The second challenge is the high costs associated with treatment and prevention of the health HIV. Public awareness campaigns are usually expensive, and the organization may be economically challenged when it comes to fighting HIV/AIDS. Low living standards mean that most people living with HIV/AIDS in the area cannot afford the expensive antiretroviral therapy that is very vital in addressing the condition. As a matter of fact, HIV victims are expected to acquire proper nutrition in order to properly manage the infection. This also adds to the cost burden not mentioning that an infected worker may reduce his/her productivity in the workplace thereby affecting his/her wages. It is worth noting that HIV intervention programs require a lot of resources meaning that the organization have to stretch it budget beyond limits in order to finance the programs (Kharsany & Karim, 2016).

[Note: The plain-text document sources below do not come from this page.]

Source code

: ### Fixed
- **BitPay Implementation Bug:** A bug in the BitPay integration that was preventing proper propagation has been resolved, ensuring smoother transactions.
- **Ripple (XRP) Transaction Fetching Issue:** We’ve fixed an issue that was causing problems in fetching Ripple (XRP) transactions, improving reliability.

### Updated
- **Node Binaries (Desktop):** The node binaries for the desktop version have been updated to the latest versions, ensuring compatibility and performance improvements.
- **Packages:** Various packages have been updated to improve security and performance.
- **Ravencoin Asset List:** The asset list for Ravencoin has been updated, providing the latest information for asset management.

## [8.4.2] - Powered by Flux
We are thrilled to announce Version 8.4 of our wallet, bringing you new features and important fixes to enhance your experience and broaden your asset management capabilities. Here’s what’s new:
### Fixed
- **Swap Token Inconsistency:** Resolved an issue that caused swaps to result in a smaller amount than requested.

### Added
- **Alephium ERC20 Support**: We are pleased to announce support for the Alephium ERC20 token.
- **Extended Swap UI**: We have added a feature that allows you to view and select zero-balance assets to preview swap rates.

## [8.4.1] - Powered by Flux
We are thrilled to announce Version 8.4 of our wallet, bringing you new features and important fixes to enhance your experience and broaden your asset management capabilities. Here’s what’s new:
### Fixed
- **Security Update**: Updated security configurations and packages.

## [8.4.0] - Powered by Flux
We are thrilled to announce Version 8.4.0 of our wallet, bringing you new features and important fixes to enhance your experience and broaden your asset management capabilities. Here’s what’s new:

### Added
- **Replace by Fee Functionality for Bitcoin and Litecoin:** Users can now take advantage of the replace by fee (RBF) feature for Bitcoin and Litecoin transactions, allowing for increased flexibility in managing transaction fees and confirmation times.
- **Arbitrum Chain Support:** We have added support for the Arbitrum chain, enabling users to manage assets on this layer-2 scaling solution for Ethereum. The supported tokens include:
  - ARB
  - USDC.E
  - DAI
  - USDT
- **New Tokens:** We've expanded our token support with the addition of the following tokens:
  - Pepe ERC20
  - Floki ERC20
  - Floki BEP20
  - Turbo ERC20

In conclusion, the diverse population in India Square is almost made up of immigrants whose majority’s living standards are very low. For this reason, they engage themselves in activities which expose them to various diseases including HIV/AIDS and due to their inability to meet medical costs, a huge health care gap form between them and a group of few people who are better economically. Therefore, the concerned organizations should come up with strategies to close this gap which is widening up every day

References

Kharsany, A., & Karim, Q. (2016). HIV Infection and AIDS: Current Status, Challenges and Opportunities. The Open AIDS Journal, 10:34-48.

Woodward, C. (2018). HIV Prevention Programmes Overview.Retrieved from https://www.avert.org/professionals/hiv-programming/prevention/overview.

Carter, W., Omenn, G., & Mona, M. (2016). Characteristics of Health Promotion Programs in Federal Worksites: Findings from the Federal Worksite Project. American Journal of Health Promotion, 67, 43-45.